**Written request**
Copy out the records below, substituting "vernacular name" for each occurrence of "common name" and leaving everything else unchanged.

## start Extracted data

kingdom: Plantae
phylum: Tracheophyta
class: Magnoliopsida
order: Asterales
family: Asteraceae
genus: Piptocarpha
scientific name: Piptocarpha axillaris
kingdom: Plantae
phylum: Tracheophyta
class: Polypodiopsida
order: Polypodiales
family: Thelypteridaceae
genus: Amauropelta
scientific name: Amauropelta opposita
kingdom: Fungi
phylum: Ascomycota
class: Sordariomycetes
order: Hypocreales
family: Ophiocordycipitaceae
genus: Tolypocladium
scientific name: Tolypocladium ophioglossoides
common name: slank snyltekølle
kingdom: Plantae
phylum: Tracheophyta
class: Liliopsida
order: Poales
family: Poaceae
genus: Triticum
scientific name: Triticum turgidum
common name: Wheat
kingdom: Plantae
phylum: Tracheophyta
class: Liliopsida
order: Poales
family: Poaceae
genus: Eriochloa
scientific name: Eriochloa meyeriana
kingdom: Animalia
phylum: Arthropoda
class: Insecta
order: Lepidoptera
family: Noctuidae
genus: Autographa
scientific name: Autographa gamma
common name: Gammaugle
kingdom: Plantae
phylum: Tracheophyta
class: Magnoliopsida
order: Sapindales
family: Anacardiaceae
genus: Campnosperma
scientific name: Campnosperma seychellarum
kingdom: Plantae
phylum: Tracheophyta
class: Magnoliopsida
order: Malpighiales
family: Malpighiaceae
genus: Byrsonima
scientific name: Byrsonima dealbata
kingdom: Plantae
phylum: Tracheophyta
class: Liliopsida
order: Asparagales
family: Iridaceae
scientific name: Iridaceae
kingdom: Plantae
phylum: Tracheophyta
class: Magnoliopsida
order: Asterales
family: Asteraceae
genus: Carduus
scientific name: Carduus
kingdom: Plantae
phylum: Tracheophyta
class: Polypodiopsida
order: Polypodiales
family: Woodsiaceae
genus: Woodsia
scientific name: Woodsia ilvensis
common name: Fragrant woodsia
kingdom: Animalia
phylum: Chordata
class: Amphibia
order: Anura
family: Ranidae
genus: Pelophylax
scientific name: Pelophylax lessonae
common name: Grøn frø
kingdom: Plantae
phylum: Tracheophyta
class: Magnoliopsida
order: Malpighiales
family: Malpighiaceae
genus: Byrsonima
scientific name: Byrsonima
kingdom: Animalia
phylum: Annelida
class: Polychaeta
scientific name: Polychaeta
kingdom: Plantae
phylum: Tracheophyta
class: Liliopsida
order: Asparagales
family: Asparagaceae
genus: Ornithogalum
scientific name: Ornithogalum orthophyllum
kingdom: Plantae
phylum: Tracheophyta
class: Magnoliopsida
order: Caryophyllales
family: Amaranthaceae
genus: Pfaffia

## end Extracted data

**Exercise solution**
kingdom: Plantae
phylum: Tracheophyta
class: Magnoliopsida
order: Asterales
family: Asteraceae
genus: Piptocarpha
scientific name: Piptocarpha axillaris
kingdom: Plantae
phylum: Tracheophyta
class: Polypodiopsida
order: Polypodiales
family: Thelypteridaceae
genus: Amauropelta
scientific name: Amauropelta opposita
kingdom: Fungi
phylum: Ascomycota
class: Sordariomycetes
order: Hypocreales
family: Ophiocordycipitaceae
genus: Tolypocladium
scientific name: Tolypocladium ophioglossoides
vernacular name: slank snyltekølle
kingdom: Plantae
phylum: Tracheophyta
class: Liliopsida
order: Poales
family: Poaceae
genus: Triticum
scientific name: Triticum turgidum
vernacular name: Wheat
kingdom: Plantae
phylum: Tracheophyta
class: Liliopsida
order: Poales
family: Poaceae
genus: Eriochloa
scientific name: Eriochloa meyeriana
kingdom: Animalia
phylum: Arthropoda
class: Insecta
order: Lepidoptera
family: Noctuidae
genus: Autographa
scientific name: Autographa gamma
vernacular name: Gammaugle
kingdom: Plantae
phylum: Tracheophyta
class: Magnoliopsida
order: Sapindales
family: Anacardiaceae
genus: Campnosperma
scientific name: Campnosperma seychellarum
kingdom: Plantae
phylum: Tracheophyta
class: Magnoliopsida
order: Malpighiales
family: Malpighiaceae
genus: Byrsonima
scientific name: Byrsonima dealbata
kingdom: Plantae
phylum: Tracheophyta
class: Liliopsida
order: Asparagales
family: Iridaceae
scientific name: Iridaceae
kingdom: Plantae
phylum: Tracheophyta
class: Magnoliopsida
order: Asterales
family: Asteraceae
genus: Carduus
scientific name: Carduus
kingdom: Plantae
phylum: Tracheophyta
class: Polypodiopsida
order: Polypodiales
family: Woodsiaceae
genus: Woodsia
scientific name: Woodsia ilvensis
vernacular name: Fragrant woodsia
kingdom: Animalia
phylum: Chordata
class: Amphibia
order: Anura
family: Ranidae
genus: Pelophylax
scientific name: Pelophylax lessonae
vernacular name: Grøn frø
kingdom: Plantae
phylum: Tracheophyta
class: Magnoliopsida
order: Malpighiales
family: Malpighiaceae
genus: Byrsonima
scientific name: Byrsonima
kingdom: Animalia
phylum: Annelida
class: Polychaeta
scientific name: Polychaeta
kingdom: Plantae
phylum: Tracheophyta
class: Liliopsida
order: Asparagales
family: Asparagaceae
genus: Ornithogalum
scientific name: Ornithogalum orthophyllum
kingdom: Plantae
phylum: Tracheophyta
class: Magnoliopsida
order: Caryophyllales
family: Amaranthaceae
genus: Pfaffia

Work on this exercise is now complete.